- Executive directors at Somerset CCG highlight problems balancing STP work with CCG roles
- CCG’s poor relationship with providers is barrier to STP progress, report says
- CCG ‘highly effective at being ineffective’, says one member
Senior members of an inadequate clinical commissioning group have said directors’ ability to carry out their jobs is hampered because of extra work related to their sustainability and transformation partnership.
Documents obtained by HSJ reveal that executive directors at Somerset CCG said it was challenging to balance the requirements of the STP with their CCG jobs, while clinical leaders complained of feeling “overwhelmed” by paperwork and bureaucracy.
The findings were set out in a review of the CCG by external consultants Attain in May.
The report said it was “evident” some executives felt they were delivering “two distinct roles”, one for the CCG and another for the STP.
The issue was raised by every executive director Attain interviewed.
Last week the Care Quality Commission reported a similar problem at Royal Cornwall Hospitals Trust, where senior leaders “expressed anxiety” that the demands of their STP were affecting the leadership of the trust.
Clinical leaders at Somerset CCG said they were unsure of their role, responsibilities and accountabilities – partly due to the transfer of a “significant proportion” of authority to the STP.
The report said the issue reflected the fact that Somerset CCG is in a transition phase from being “organisation focused” to “system focused”.
The report also found the CCG’s relationship with its providers was poor and a barrier to the progress of the STP. This was because of a lack of capacity and capability in engagement and dialogue, it said.

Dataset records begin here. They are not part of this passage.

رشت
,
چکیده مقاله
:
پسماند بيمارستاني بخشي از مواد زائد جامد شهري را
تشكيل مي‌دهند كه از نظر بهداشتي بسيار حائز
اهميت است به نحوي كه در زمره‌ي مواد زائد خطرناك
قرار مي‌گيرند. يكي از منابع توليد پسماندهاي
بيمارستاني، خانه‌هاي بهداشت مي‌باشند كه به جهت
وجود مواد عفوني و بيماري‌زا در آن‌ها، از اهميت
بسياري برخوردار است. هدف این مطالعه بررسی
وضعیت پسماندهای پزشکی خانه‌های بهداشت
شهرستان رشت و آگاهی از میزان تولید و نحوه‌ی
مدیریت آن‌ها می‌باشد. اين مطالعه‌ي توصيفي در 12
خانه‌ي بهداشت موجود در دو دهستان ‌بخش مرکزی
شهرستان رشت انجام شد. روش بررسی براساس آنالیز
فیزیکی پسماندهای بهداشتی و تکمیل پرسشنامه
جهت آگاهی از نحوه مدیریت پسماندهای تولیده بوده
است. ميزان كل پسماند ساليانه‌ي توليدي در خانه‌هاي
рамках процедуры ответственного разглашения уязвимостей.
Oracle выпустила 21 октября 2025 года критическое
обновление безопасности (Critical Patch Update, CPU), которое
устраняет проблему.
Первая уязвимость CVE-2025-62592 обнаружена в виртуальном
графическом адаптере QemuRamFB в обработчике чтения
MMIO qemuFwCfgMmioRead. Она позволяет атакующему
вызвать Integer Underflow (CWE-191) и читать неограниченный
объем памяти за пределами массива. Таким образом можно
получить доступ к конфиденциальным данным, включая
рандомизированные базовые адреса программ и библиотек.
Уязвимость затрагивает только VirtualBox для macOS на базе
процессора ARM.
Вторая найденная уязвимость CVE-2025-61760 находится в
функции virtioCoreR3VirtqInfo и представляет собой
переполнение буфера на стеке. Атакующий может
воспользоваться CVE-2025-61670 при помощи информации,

An Ipsos Mori survey showed providers’ perception of the CCG and its ability to commission effectively was lower than previous years.
However, communication with GPs was generally good, Attain’s report said.
Away from the STP, the review found the CCG held too many meetings causing unnecessary bureaucracy.
One example included members of the CCG’s clinical operations group having to work through 322 pages of papers spanning 17 enclosures ahead of a meeting.
One CCG member told Attain: “We are highly effective at being ineffective.” Another said: “There are lots of meetings but nothing happens as a result.”
Members of the clinical operations group also said meetings were too long and “afternoon items frequently receive less attention due to persistent overrunning and attendee fatigue, impacting their ability to effectively contribute and debate”.
Another “serious issue” was a culture of not letting work go, not shutting down projects and not stopping work that is not delivering or focused on system wide priorities.
CCG members also felt the accountancy background of three of the executive directors was partially responsible for a “narrow focus” on financial challenges at the expense of quality, performance and achievement of non-financial goals.
Somerset CCG, which has a budget of £724m and covers a population of 540,000, was rated inadequate by NHS England in July with accountable officer David Slack departing the following month.
The CCG forecasts an underlying deficit of £7.1m this year.
CCG chair Ed Ford described the review and being rated inadequate as a “salutary lesson”.
“We are working to improve performance and will begin a process of much wider engagement with GP member practices, patients and the public,” he said.
The CCG appointed Nick Robinson as its new accountable officer.
HSJ requested Attain’s report under the Freedom of Information Act but the CCG only released the executive summary. It claimed releasing the full report would breach data protection rules. The full report was released after HSJ requested an internal review of the decision.